Collect every line in the entries below that contains the word "watch" and copy each of those lines word for word.

DATA RECORDS ->
________________________________________

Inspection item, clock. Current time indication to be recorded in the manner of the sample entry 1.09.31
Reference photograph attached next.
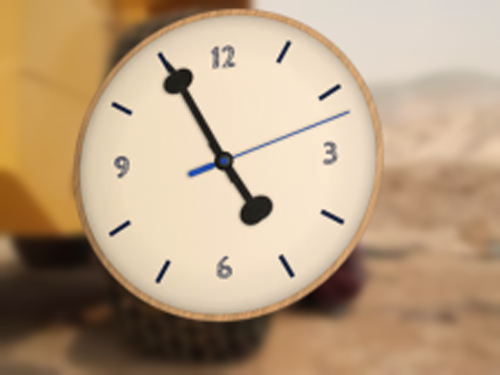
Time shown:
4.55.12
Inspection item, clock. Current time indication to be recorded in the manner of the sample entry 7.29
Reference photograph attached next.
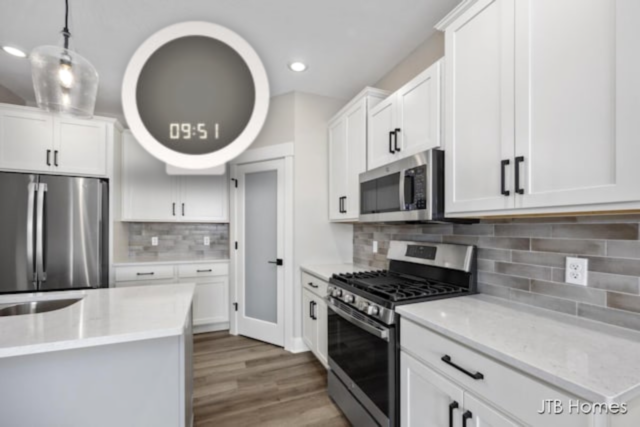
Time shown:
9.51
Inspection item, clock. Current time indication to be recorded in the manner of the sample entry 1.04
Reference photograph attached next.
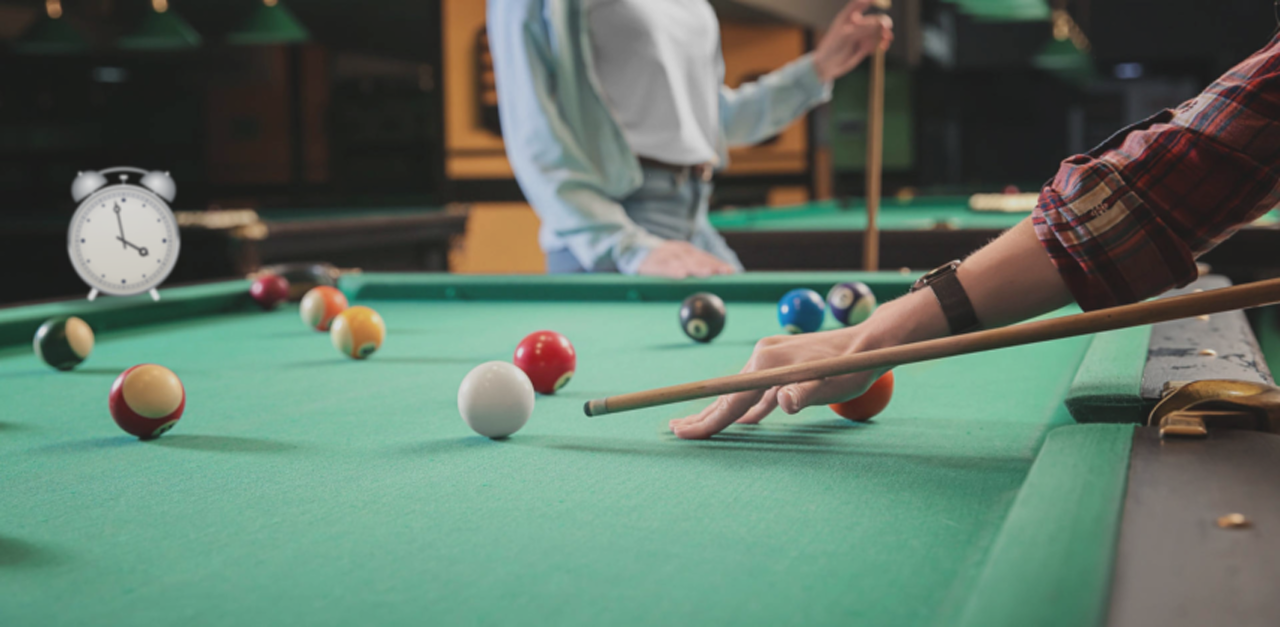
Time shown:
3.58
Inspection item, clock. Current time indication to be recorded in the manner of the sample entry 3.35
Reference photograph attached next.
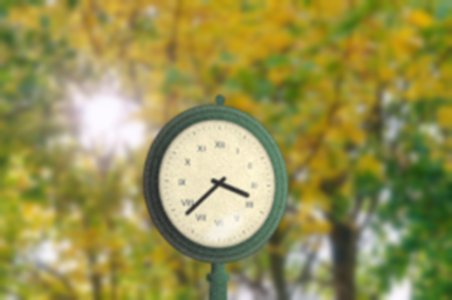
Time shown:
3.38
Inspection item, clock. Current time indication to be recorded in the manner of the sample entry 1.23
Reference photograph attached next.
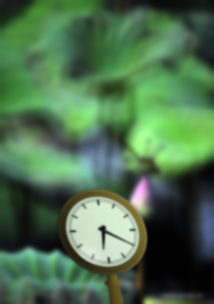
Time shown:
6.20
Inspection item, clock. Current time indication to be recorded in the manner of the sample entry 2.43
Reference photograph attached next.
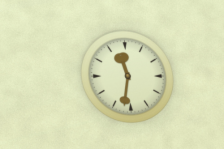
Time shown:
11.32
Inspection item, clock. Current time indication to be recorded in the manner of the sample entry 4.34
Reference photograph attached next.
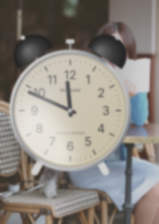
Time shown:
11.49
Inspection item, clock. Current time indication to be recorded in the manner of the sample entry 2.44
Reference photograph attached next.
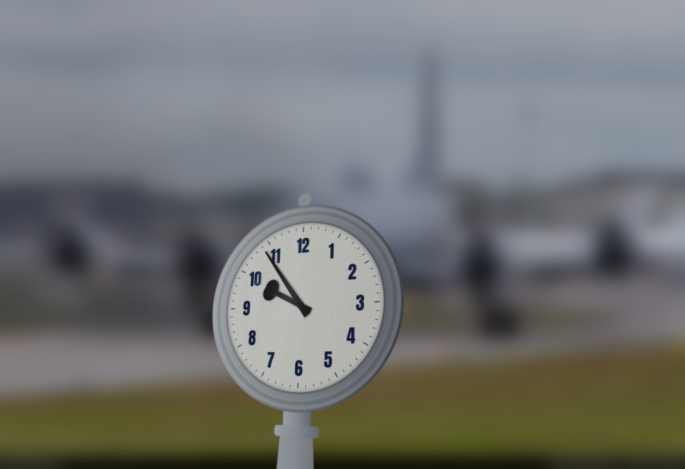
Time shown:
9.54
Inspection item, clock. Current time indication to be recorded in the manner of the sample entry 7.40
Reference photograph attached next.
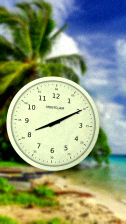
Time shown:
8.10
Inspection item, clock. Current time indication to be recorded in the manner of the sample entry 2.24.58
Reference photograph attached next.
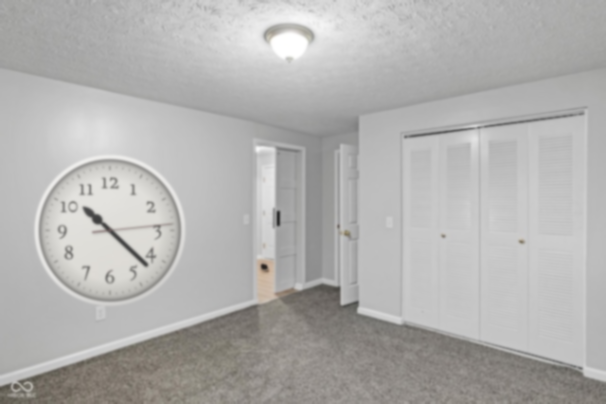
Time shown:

________________________________________

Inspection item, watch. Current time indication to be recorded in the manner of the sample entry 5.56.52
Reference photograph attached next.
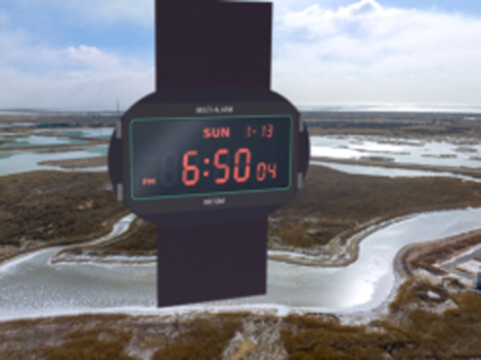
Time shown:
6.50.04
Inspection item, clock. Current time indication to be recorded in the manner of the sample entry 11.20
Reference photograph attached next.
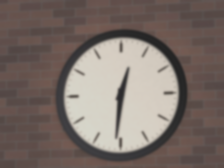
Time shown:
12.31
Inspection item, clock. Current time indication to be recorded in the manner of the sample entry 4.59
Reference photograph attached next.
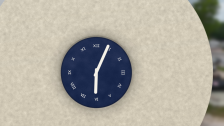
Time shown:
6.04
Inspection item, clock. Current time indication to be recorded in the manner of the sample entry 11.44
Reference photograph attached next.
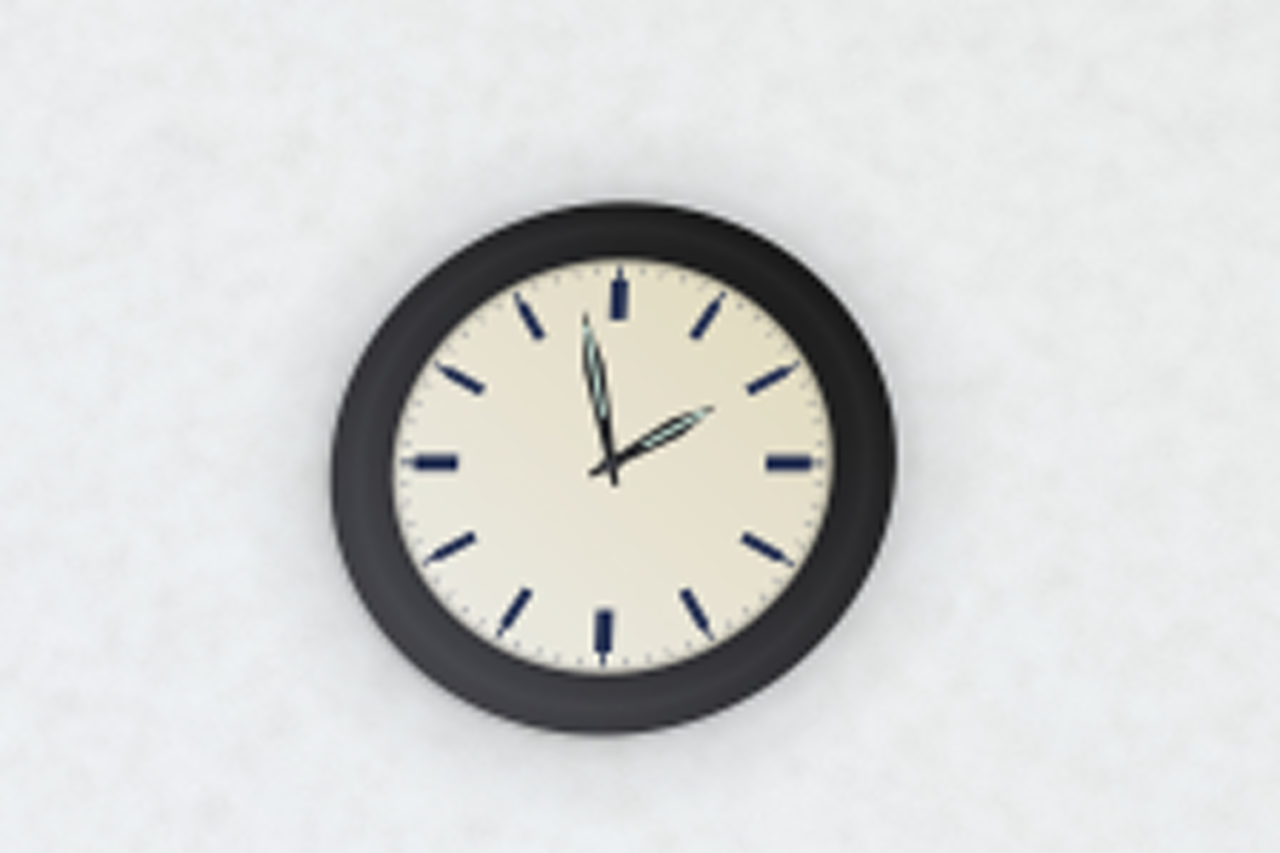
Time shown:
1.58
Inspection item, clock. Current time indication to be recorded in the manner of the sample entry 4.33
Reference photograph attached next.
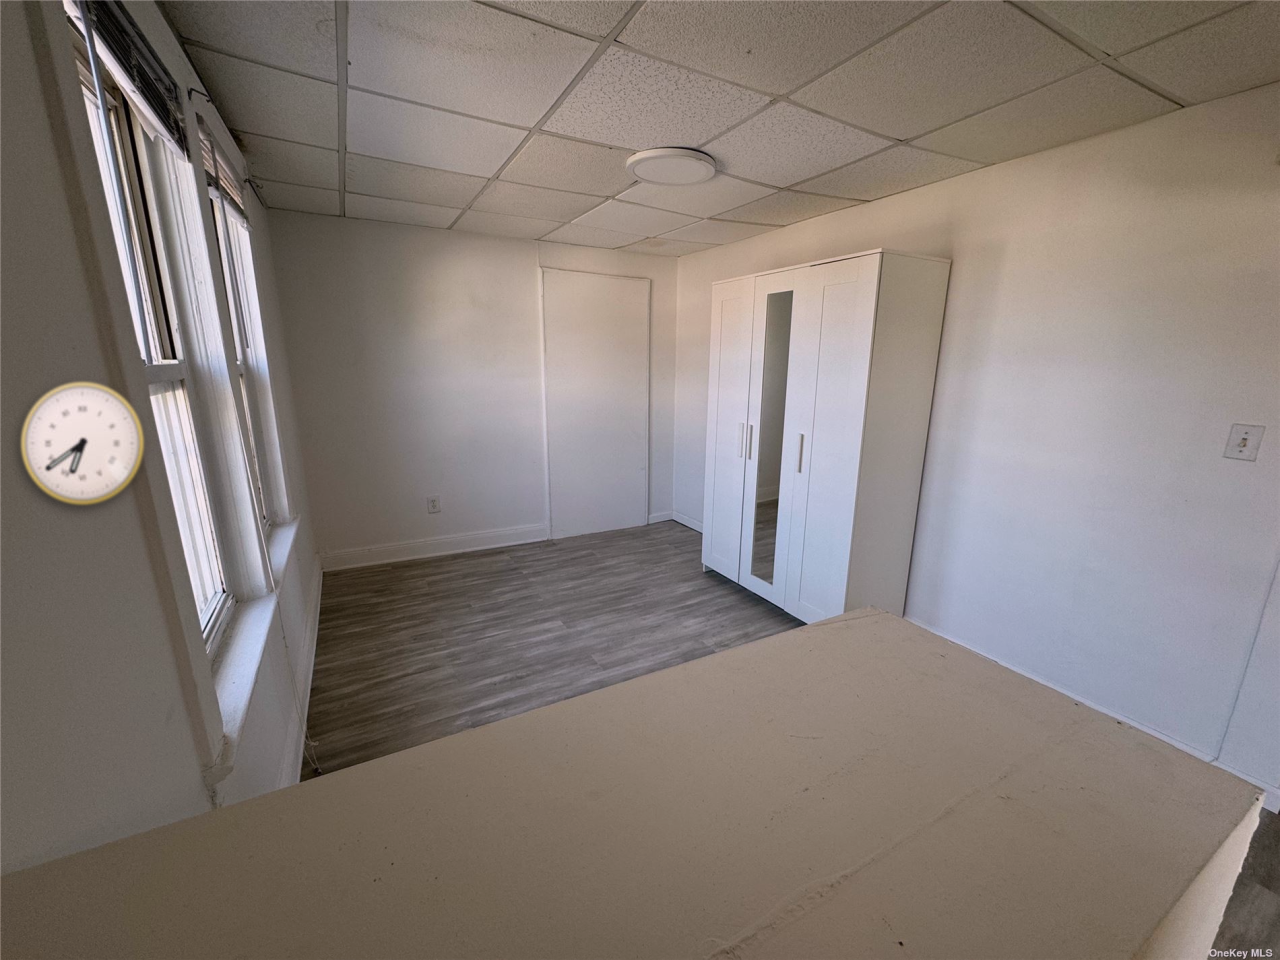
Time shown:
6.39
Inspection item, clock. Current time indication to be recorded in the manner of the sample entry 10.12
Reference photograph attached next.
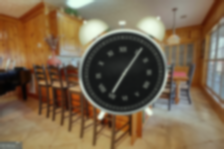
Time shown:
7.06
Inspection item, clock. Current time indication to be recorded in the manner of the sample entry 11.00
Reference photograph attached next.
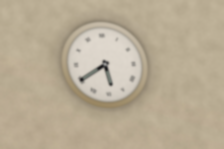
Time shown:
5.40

________________________________________

RESPONSE FOR THIS EXERCISE ->
Inspection item, watch. Current time indication to be recorded in the manner of the sample entry 5.56.52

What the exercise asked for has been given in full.